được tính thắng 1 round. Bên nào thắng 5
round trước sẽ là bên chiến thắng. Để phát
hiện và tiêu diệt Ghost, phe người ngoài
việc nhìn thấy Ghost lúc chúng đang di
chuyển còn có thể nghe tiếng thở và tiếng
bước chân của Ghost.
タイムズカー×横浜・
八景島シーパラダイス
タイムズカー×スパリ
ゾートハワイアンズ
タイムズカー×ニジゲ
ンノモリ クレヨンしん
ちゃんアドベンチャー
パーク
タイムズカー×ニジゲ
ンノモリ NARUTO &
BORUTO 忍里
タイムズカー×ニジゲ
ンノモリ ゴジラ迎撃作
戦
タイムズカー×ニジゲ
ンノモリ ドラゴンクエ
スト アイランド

---

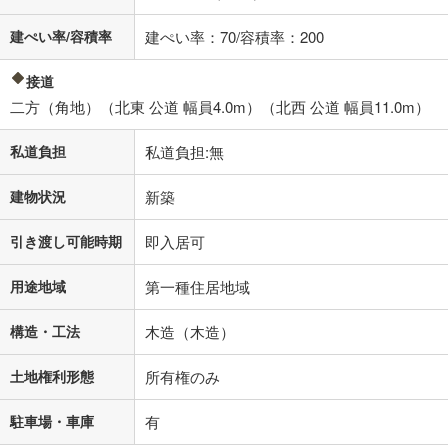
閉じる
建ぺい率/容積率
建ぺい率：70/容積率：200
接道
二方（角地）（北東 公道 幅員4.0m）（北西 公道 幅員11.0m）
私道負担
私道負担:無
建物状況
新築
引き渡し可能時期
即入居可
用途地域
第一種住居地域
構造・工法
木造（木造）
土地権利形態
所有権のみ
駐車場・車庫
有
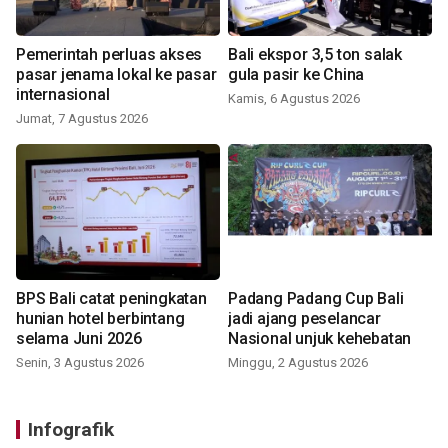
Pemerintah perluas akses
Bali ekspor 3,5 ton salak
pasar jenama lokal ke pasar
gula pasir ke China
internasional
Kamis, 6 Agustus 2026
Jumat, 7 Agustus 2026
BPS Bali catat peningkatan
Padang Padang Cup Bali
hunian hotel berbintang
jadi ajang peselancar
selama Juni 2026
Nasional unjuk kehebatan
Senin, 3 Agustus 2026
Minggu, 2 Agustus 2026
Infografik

---

=== Action item ===
Every line above in the stretch from the one with "二方（角地）（北東 公道 幅員4.0m）（北西 公道 幅員11.0m）" through the one with "BPS Bali catat peningkatan" is to be transcribed exactly, ends included. No picture is copied.

=== Task answer ===
二方（角地）（北東 公道 幅員4.0m）（北西 公道 幅員11.0m）
私道負担
私道負担:無
建物状況
新築
引き渡し可能時期
即入居可
用途地域
第一種住居地域
構造・工法
木造（木造）
土地権利形態
所有権のみ
駐車場・車庫
有
Pemerintah perluas akses
Bali ekspor 3,5 ton salak
pasar jenama lokal ke pasar
gula pasir ke China
internasional
Kamis, 6 Agustus 2026
Jumat, 7 Agustus 2026
BPS Bali catat peningkatan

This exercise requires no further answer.